>>

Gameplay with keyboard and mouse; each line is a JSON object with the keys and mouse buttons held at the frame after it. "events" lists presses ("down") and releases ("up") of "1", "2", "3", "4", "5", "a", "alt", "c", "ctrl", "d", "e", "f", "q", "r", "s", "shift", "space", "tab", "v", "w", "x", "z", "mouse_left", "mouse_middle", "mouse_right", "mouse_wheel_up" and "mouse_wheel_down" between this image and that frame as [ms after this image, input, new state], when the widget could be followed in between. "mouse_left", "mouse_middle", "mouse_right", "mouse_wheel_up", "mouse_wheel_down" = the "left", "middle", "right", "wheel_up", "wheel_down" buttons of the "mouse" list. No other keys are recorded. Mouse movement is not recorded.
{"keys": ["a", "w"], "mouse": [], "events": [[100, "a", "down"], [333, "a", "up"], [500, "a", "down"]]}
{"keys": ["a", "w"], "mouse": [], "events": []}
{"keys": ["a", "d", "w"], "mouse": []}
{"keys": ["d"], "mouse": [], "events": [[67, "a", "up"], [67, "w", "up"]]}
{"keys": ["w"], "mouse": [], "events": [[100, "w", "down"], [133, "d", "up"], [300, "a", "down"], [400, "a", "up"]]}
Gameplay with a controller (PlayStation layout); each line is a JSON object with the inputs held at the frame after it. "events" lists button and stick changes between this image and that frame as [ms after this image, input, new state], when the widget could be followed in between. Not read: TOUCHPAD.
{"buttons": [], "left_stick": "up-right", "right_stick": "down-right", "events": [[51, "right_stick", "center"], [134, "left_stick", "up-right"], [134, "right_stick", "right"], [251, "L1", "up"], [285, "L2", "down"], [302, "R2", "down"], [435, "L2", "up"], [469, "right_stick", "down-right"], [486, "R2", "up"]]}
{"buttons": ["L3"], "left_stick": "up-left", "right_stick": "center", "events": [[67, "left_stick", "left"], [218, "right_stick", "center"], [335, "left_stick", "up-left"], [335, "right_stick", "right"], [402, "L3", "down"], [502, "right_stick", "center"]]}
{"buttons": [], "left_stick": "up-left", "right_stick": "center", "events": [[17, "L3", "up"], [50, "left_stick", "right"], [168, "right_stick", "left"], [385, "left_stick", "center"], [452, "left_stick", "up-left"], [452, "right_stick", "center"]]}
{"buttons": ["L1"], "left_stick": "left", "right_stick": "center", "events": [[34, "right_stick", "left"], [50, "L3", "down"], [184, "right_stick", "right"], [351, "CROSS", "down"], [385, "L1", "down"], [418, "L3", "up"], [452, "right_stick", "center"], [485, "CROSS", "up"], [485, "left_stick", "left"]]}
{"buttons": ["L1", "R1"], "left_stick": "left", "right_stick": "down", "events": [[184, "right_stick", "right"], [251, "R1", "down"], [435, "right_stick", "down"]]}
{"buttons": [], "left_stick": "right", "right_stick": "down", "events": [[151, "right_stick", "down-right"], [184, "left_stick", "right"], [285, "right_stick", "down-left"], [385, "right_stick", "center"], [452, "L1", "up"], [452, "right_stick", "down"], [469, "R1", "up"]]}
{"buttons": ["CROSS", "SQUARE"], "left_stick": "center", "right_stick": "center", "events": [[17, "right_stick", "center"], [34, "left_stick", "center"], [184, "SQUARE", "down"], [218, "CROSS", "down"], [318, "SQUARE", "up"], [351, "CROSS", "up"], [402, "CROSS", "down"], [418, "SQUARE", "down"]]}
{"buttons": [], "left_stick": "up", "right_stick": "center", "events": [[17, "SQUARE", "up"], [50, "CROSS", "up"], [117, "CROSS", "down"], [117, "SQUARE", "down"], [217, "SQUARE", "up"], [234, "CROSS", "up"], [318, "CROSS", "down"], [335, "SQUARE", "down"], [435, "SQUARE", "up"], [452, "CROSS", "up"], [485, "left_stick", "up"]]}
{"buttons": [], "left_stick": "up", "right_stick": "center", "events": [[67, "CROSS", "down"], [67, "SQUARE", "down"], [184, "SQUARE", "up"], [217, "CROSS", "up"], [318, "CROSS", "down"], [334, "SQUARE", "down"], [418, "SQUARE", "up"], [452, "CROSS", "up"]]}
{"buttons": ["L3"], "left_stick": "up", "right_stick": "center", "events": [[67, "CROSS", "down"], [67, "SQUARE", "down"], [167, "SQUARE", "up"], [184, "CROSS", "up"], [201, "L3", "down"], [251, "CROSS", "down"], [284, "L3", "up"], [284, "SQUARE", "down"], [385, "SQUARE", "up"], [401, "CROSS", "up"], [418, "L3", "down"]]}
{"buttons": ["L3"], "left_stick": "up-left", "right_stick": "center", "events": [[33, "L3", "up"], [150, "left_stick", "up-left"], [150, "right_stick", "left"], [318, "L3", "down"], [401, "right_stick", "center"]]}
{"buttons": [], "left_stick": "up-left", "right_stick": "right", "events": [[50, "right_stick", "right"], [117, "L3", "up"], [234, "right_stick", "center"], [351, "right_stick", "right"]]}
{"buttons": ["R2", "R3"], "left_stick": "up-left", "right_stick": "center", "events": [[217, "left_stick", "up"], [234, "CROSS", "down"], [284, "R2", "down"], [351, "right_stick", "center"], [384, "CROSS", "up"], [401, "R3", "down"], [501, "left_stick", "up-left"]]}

<<

Activity —
Give back each entry above precisely as it was written.

Result of this exercise —
Gameplay with keyboard and mouse; each line is a JSON object with the keys and mouse buttons held at the frame after it. "events" lists presses ("down") and releases ("up") of "1", "2", "3", "4", "5", "a", "alt", "c", "ctrl", "d", "e", "f", "q", "r", "s", "shift", "space", "tab", "v", "w", "x", "z", "mouse_left", "mouse_middle", "mouse_right", "mouse_wheel_up" and "mouse_wheel_down" between this image and that frame as [ms after this image, input, new state], when the widget could be followed in between. "mouse_left", "mouse_middle", "mouse_right", "mouse_wheel_up", "mouse_wheel_down" = the "left", "middle", "right", "wheel_up", "wheel_down" buttons of the "mouse" list. No other keys are recorded. Mouse movement is not recorded.
{"keys": ["a", "w"], "mouse": [], "events": [[100, "a", "down"], [333, "a", "up"], [500, "a", "down"]]}
{"keys": ["a", "w"], "mouse": [], "events": []}
{"keys": ["a", "d", "w"], "mouse": []}
{"keys": ["d"], "mouse": [], "events": [[67, "a", "up"], [67, "w", "up"]]}
{"keys": ["w"], "mouse": [], "events": [[100, "w", "down"], [133, "d", "up"], [300, "a", "down"], [400, "a", "up"]]}
Gameplay with a controller (PlayStation layout); each line is a JSON object with the inputs held at the frame after it. "events" lists button and stick changes between this image and that frame as [ms after this image, input, new state], when the widget could be followed in between. Not read: TOUCHPAD.
{"buttons": [], "left_stick": "up-right", "right_stick": "down-right", "events": [[51, "right_stick", "center"], [134, "left_stick", "up-right"], [134, "right_stick", "right"], [251, "L1", "up"], [285, "L2", "down"], [302, "R2", "down"], [435, "L2", "up"], [469, "right_stick", "down-right"], [486, "R2", "up"]]}
{"buttons": ["L3"], "left_stick": "up-left", "right_stick": "center", "events": [[67, "left_stick", "left"], [218, "right_stick", "center"], [335, "left_stick", "up-left"], [335, "right_stick", "right"], [402, "L3", "down"], [502, "right_stick", "center"]]}
{"buttons": [], "left_stick": "up-left", "right_stick": "center", "events": [[17, "L3", "up"], [50, "left_stick", "right"], [168, "right_stick", "left"], [385, "left_stick", "center"], [452, "left_stick", "up-left"], [452, "right_stick", "center"]]}
{"buttons": ["L1"], "left_stick": "left", "right_stick": "center", "events": [[34, "right_stick", "left"], [50, "L3", "down"], [184, "right_stick", "right"], [351, "CROSS", "down"], [385, "L1", "down"], [418, "L3", "up"], [452, "right_stick", "center"], [485, "CROSS", "up"], [485, "left_stick", "left"]]}
{"buttons": ["L1", "R1"], "left_stick": "left", "right_stick": "down", "events": [[184, "right_stick", "right"], [251, "R1", "down"], [435, "right_stick", "down"]]}
{"buttons": [], "left_stick": "right", "right_stick": "down", "events": [[151, "right_stick", "down-right"], [184, "left_stick", "right"], [285, "right_stick", "down-left"], [385, "right_stick", "center"], [452, "L1", "up"], [452, "right_stick", "down"], [469, "R1", "up"]]}
{"buttons": ["CROSS", "SQUARE"], "left_stick": "center", "right_stick": "center", "events": [[17, "right_stick", "center"], [34, "left_stick", "center"], [184, "SQUARE", "down"], [218, "CROSS", "down"], [318, "SQUARE", "up"], [351, "CROSS", "up"], [402, "CROSS", "down"], [418, "SQUARE", "down"]]}
{"buttons": [], "left_stick": "up", "right_stick": "center", "events": [[17, "SQUARE", "up"], [50, "CROSS", "up"], [117, "CROSS", "down"], [117, "SQUARE", "down"], [217, "SQUARE", "up"], [234, "CROSS", "up"], [318, "CROSS", "down"], [335, "SQUARE", "down"], [435, "SQUARE", "up"], [452, "CROSS", "up"], [485, "left_stick", "up"]]}
{"buttons": [], "left_stick": "up", "right_stick": "center", "events": [[67, "CROSS", "down"], [67, "SQUARE", "down"], [184, "SQUARE", "up"], [217, "CROSS", "up"], [318, "CROSS", "down"], [334, "SQUARE", "down"], [418, "SQUARE", "up"], [452, "CROSS", "up"]]}
{"buttons": ["L3"], "left_stick": "up", "right_stick": "center", "events": [[67, "CROSS", "down"], [67, "SQUARE", "down"], [167, "SQUARE", "up"], [184, "CROSS", "up"], [201, "L3", "down"], [251, "CROSS", "down"], [284, "L3", "up"], [284, "SQUARE", "down"], [385, "SQUARE", "up"], [401, "CROSS", "up"], [418, "L3", "down"]]}
{"buttons": ["L3"], "left_stick": "up-left", "right_stick": "center", "events": [[33, "L3", "up"], [150, "left_stick", "up-left"], [150, "right_stick", "left"], [318, "L3", "down"], [401, "right_stick", "center"]]}
{"buttons": [], "left_stick": "up-left", "right_stick": "right", "events": [[50, "right_stick", "right"], [117, "L3", "up"], [234, "right_stick", "center"], [351, "right_stick", "right"]]}
{"buttons": ["R2", "R3"], "left_stick": "up-left", "right_stick": "center", "events": [[217, "left_stick", "up"], [234, "CROSS", "down"], [284, "R2", "down"], [351, "right_stick", "center"], [384, "CROSS", "up"], [401, "R3", "down"], [501, "left_stick", "up-left"]]}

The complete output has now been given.